Luckily, Jo is no slouch when it comes to combat. Much like in a shooter, her standard attack can be augmented by three elemental powers. The fire element grants a sword with longer reach, while the water element creates a crescent of energy. The wind element, probably the most useful in terms of pure combat abilities, summons a flurry of thrusts.
Each strike can be additionally enhanced by allowing the PSY meter to build, which does so as long as Jo does not attack or get hit. Once the bar is filled at least halfway, the next strike will have an added effect: A beam of flame, a spread shot of ice, or a greater flurry of thrusts. These magical strikes can help swing a battle back in Jo's favor.
Unfortunately, the manner in which Jo selects which element she wants to use is unwieldy at best. Jo must attack a specific enemy that appears at certain points in the level. As the creature flits around the screen, the orb in its possession alternates between four colors. Attacking the enemy while it's holding the red, green, or blue orb will net Jo the effect of that element, but will not power up her attack if she picks the same element as it would in a shooter. The fourth color, yellow, allows Jo to take one extra hit by creating a shield in front of her when an attack comes near.

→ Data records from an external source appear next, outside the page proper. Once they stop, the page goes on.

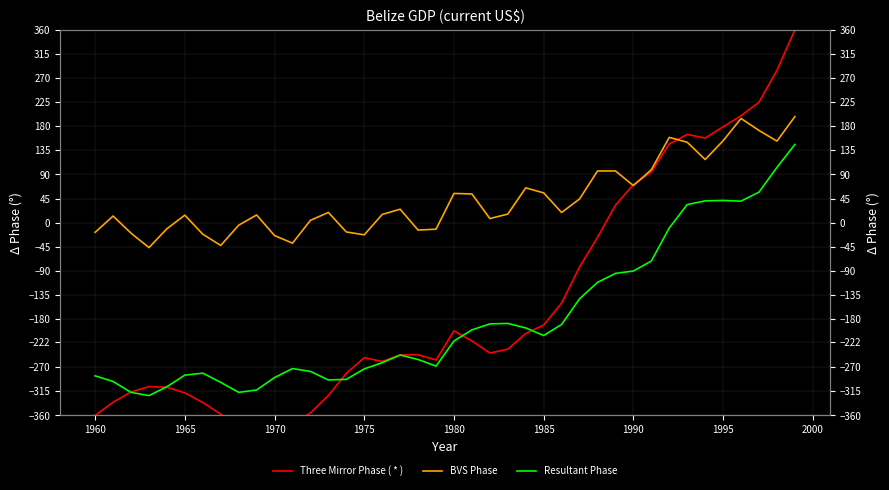

How many lines are shown in the chart?

3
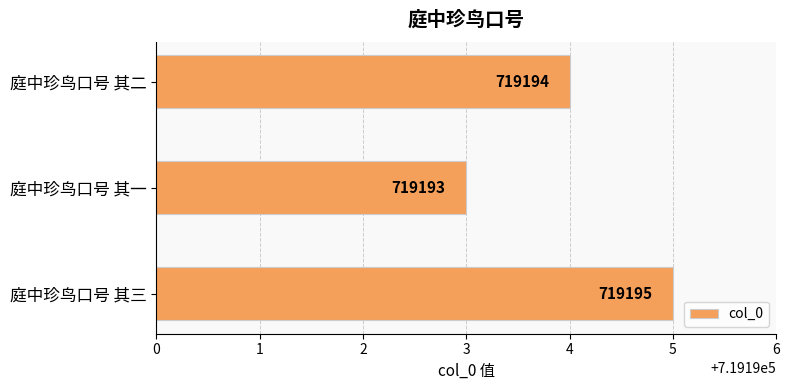

List the labels in order of value, largest first.

庭中珍鸟口号 其三, 庭中珍鸟口号 其二, 庭中珍鸟口号 其一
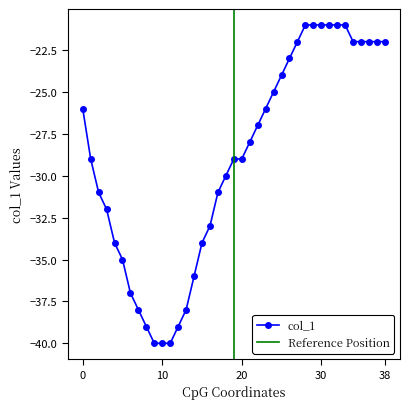

What is the value of the 1st point from the left?

-26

The elemental system is a nice idea as it grants a slightly deeper element of strategy to the bosses. The first boss is easier when fought with fire, while the second boss is simpler when fought with wind, and so on. The problem is that the orb-carrying enemies appear so suddenly, that the player is likely to attack one as soon as it shows up, which more often than not, results in having the wrong element for a boss fight. This can become extremely frustrating, especially as once that mistake is made, the player has no choice but to use an ineffective element and probably waste a life.
This is the game's greatest flaw, especially near the end when enemies are darting in on all sides. The player grows so used to attacking everything before Jo's sluggish controls become a problem, that the elemental power up carrier seems just like any other enemy. And as the red element becomes too sluggish and narrow focused to really hold up to the onslaught, there becomes a greater possibility of death if the wrong element is selected.

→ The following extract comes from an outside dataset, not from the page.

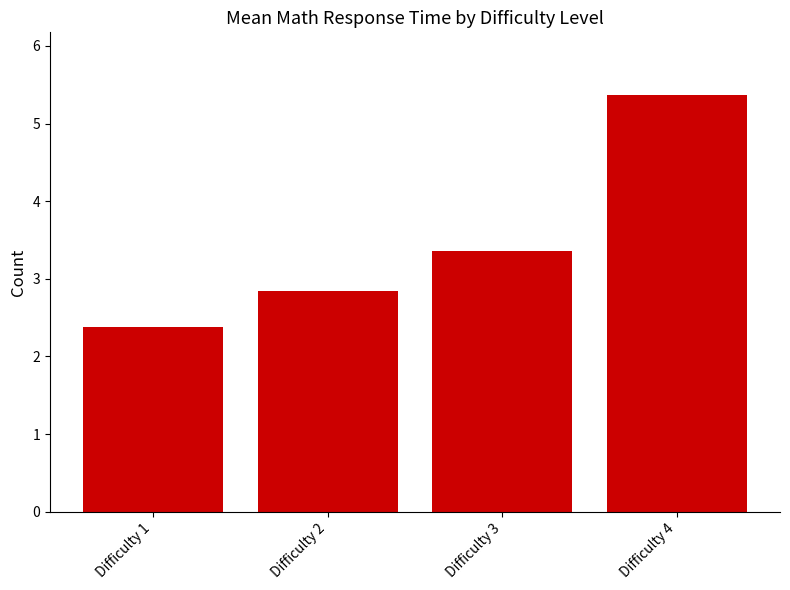

What is the change in value from Difficulty 2 to Difficulty 3?

+0.5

Beyond that, Jo possesses a dash move that causes her to surge forward surrounded by energy, destroying any enemy that gets in her way. However, as this move takes almost a fourth of her health and only has slightly more range and power than her fully charged attacks, it ends up being more costly than effective.

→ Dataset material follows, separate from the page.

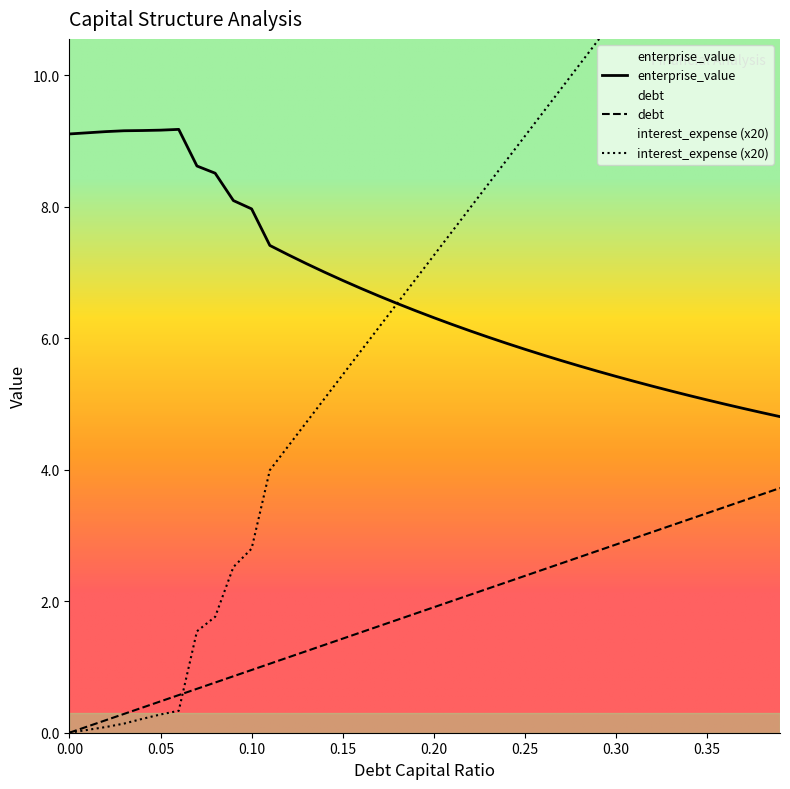

True or false: debt and enterprise_value intersect in this chart.

False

Oddly enough, the game's soundtrack might be the best thing about the game. It's a bumpy and energetic collection of songs, reminiscent of the early Sonic games. It's a good indicator of the effort that Seta U.S.A put into creating the game.
In the end, though, Kendo Rage is just a mediocre action-platformer. It has charm to spare and wonderful music, but that doesn't make up for the frustration caused by how the elemental powers are delivered. If you're looking for a quirky, Japanese game with a goofy localization, Kendo Rage might provide some silly fun. Anyone else should just let this rage pass them by.